Lucy Liu

The New York native and costar of CBS’s “Elementary” on leaving Tribeca, loving Hollywood, and spending the holidays with the DeVitos

There are so many wonderful things about Los Angeles. The weather is just supreme, and it’s a valeted life—you never have to get out of your car. It’s a very strange, mystical city in that sense. In fact, I found that a lot of people in Los Angeles are really spiritual. I think it’s because there’s more time to think, more space, and more nature that’s accessible. It’s a nice dichotomy, a balance to some of the disappointments you could come into contact with. Moving to Los Angeles from New York in my twenties was a really easy decision for me because I didn’t think about it. I had been doing screen tests for network soap operas, and one of the agents I was working with said, “You’re doing really well. You should go out to L.A.” I said, “OK, great!” then packed up whatever I had, and within two weeks I took off. I didn’t hesitate. I look back now, and I really don’t know how I did it.
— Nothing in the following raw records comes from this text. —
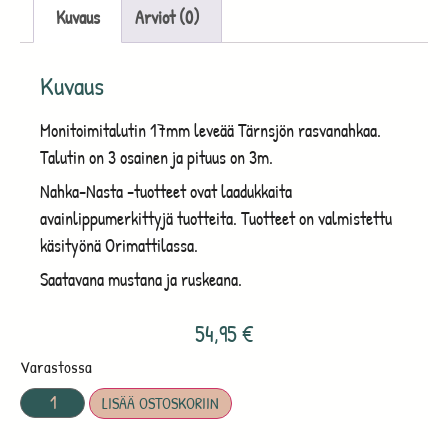
Kuvaus
Arviot (0)
Kuvaus
Monitoimitalutin 17mm leveää Tärnsjön rasvanahkaa.
Talutin on 3 osainen ja pituus on 3m.
Nahka-Nasta -tuotteet ovat laadukkaita
avainlippumerkittyjä tuotteita. Tuotteet on valmistettu
käsityönä Orimattilassa.
Saatavana mustana ja ruskeana.
54,95
€
Varastossa
LISÄÄ OSTOSKORIIN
I moved into a little studio in Beachwood Canyon, and I was able to see the Hollywood sign every time I went home. That was a thrill. I got a catering job and would get up at three o’clock in the morning to cook breakfast—I make a pretty mean breakfast—for these commercial shoots and be done by nine or ten o’clock. I’d have the whole day open to myself, so I would send out my head shots to different casting directors and agents. I did not have a dog at the time, but a friend of mine, the man I was catering for, did. He was always working. He’d let me take his dog and hang out with it. Los Angeles isn’t somewhere you can easily meet people, so it was nice to have that company.

Soon I was lucky enough to book some guest star roles, and it was exciting, like “Oh, my God, I get to work on X-Files or ER!” Things started to click when I got a regular role on Pearl, which was Rhea Perlman’s show. She and Danny DeVito took me under their wing. We would spend Thanksgivings and birthdays together—they are incredibly warm, giving, generous people. They know how to celebrate life and don’t waste time being depressed about anything. I’m still close with them today.

After living in Beachwood, I moved north of Vine. The center of Hollywood is a great place to start your life and career. There’s this energy there, a kind of newness because people are coming from all over the country and the world.

Working on the TV series Southland allowed me to become close to the city in a way I hadn’t been before. We shot on street corners where you never would have stopped because it’s not really a location, but on Southland it is. I got comfortable with the pavement and the concrete.

I moved back to New York [where Elementary is shot], but I still have a house in Los Angeles. I go out there for awards shows and reconnect with everybody—it’s a time capsule. It’s where I learned how to be on my own. Now it’s like a retreat.